### REQUIRED TASK A:
According to the patent extract, at how many buffered frames is no post processing carried out?
### REQUIRED TASK B:
Summarize the patent extract in two sentences.

### EXTRACT:
----
The accompanying Figure 1 diagrammatically illustrates the method of the invention, illustrating the progressive adjustment of video processing as the number of frames in the buffer reduces. If there are 10 frames in the buffer (9 stored frames plus a copy of the frame currentiy displayed), then maximum post processing (Max P.P.) is applied, the audio and video signals are synchronised, and all frames are displayed. As the number of frames decreases to 5 frames in the video buffer, the level of post processing applied is successively reduced, by bypassing progressive post processing layers or filters, until at 5 buffered frames no post processing is carried out. As the number of buffered frames successively further reduces, then frames are progressively dropped, from (say) dropping 1 frame in 5, to displaying just 1 frame in 2. When the video buffer empties completely, then synchronisation is abandoned, and the audio will then run ahead of the video. Finally, the video jumps to the next key frame KF, to reestablish synchronisation, as illustrated in accompanying Figure 2.
Modifications and improvements to the invention will be readily apparent to those skilled in the art. Such modifications and improvements are intended to be within the scope of this invention.

Claims

Claims
1. A method for playing a multimedia digital data stream comprising video data to be decoded and displayed to a user in a sequence of frames, including the steps of: decoding the video data; monitoring a decoding parameter; applying a post-processing algorithm to decoded video frames; and displaying the resulting frames on a display device; wherein the post-processing algorithm applied is continuously adapted in accordance with said decoding parameter.
2. The method of claim 1, including the step of passing the frames to a buffer once they have been decoded, wherein the decoding parameter relates to the number of frames stored in the buffer.
3. The method of claim 1, wherein the decoding parameter is a measure of the time taken to decode each frame.
4. The method of any preceding claim, wherein the post-processing algorithm includes the step of applying one or more filters to the decoded video data, and the step of adapting the algorithm comprises reducing the level of filtering and/or the number of filters applied in accordance with the decoding parameter.
5. The method of claim 4 wherein, when the decoding parameter reaches a first prescribed value, the applied post processing reduces to zero, such that no post processing algorithm is applied.
6. The method of claim 5 including the step of, in response to the decoding parameter reaching a second prescribed value, only a proportion of the total frames are fully decoded and passed to the video buffer for display, the proportion of frames not displayed depending on the value of the decoding parameter.
7. The method of claim 6 wherein the number of frames passed to the video buffer for display is controlled by selectively enabling and/or disabling a colour space conversion process for decoded video frames.
8. The method of claim 5, the multimedia digital data stream also including audio data to be decoded and provided to a user, the sequence of frames of video data to be displayed in time synchronisation with said audio data provided, wherein the method includes the step of, when the decoding parameter reaches a certain prescribed value, the time synchronisation is not applied, each frame being displayed as it becomes available from the decoding step.
9. The method of claim 8, wherein selected frames are dropped.
10. The method of any preceding claim, the multimedia digital data stream including key frame data within said video data, and if the decoding parameter reaches said second value, all video frames are dropped until the next key frame is detected.
----
[Spatial reasoning records]
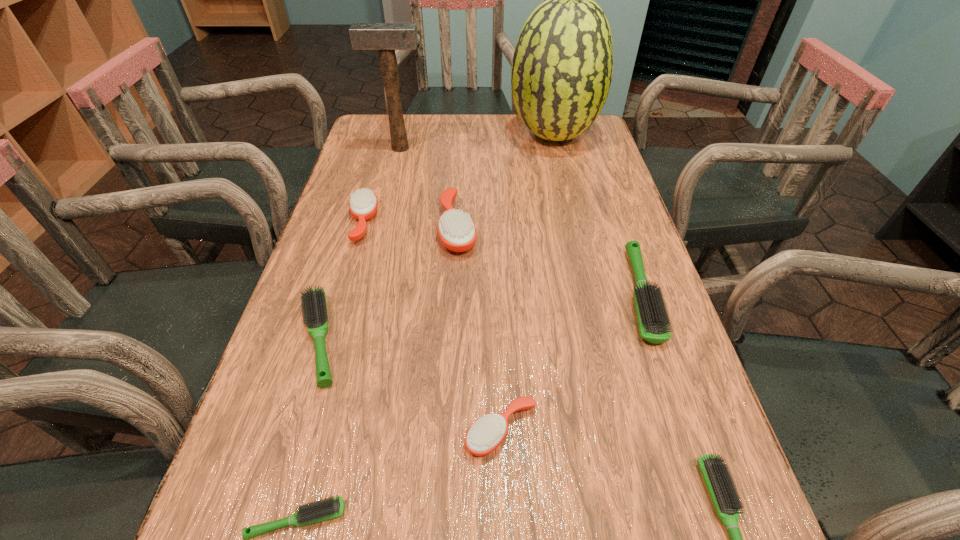
Identify the location of object situated at the far left corner. (386, 37).

You are a GUI agent. You are given a task and a screenshot of the screen. Output one action in this format:
    pyautogui.click(x=<x>, y=<y>)
    Task: Click on the object positioned at the far right corner
    The height and width of the screenshot is (540, 960).
    Given the screenshot: What is the action you would take?
    pyautogui.click(x=562, y=66)

In the image, there is a desktop. What are the coordinates of `blank space at the far edge` in the screenshot? It's located at (491, 137).

Find the location of a particular element. This screenshot has height=540, width=960. free space at the left edge of the desktop is located at coordinates (265, 405).

This screenshot has height=540, width=960. Identify the location of vacant region at the right edge of the desktop. (578, 203).

This screenshot has width=960, height=540. In order to click on free region at the far left corner of the desktop in this screenshot , I will do `click(371, 136)`.

The width and height of the screenshot is (960, 540). Identify the location of vacant area at the far right corner. (578, 145).

Image resolution: width=960 pixels, height=540 pixels. I want to click on free space between the watermelon and the mallet, so click(x=477, y=141).

Identify the location of vacant region between the smallest orange hairbrush and the green watermelon. Image resolution: width=960 pixels, height=540 pixels. (527, 283).

Locate an element on the screen. This screenshot has height=540, width=960. empty space that is in between the nearest orange hairbrush and the tallest hairbrush is located at coordinates (480, 329).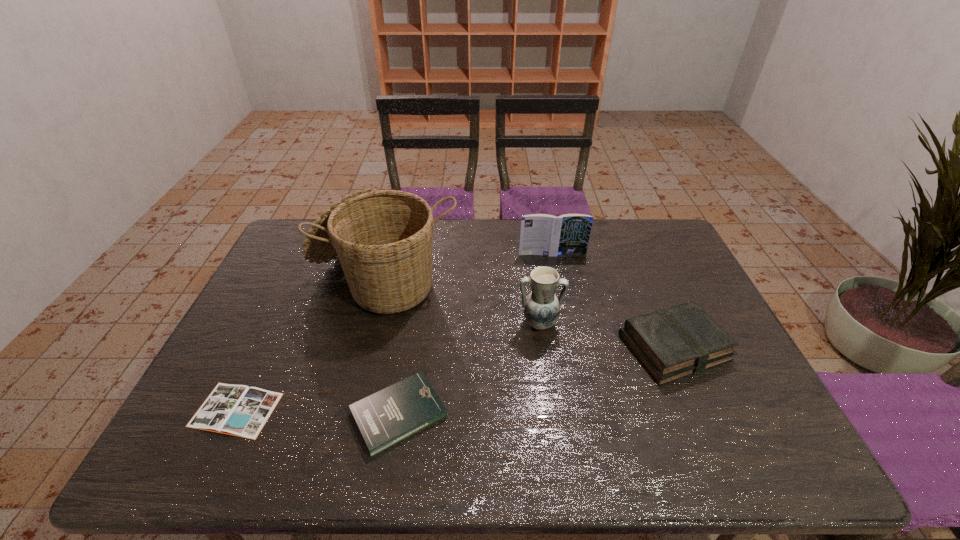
----
### RIGHT ANSWER A:
At 5 buffered frames.

### RIGHT ANSWER B:
The extract describes a method for playing a multimedia video stream in which the post processing applied to decoded frames is continuously adapted to a decoding parameter, such as the number of frames in the buffer or the time taken to decode each frame. As the buffer empties, post processing is reduced until none is applied, frames are then progressively dropped, and finally synchronization with the audio is abandoned until the video jumps to the next key frame.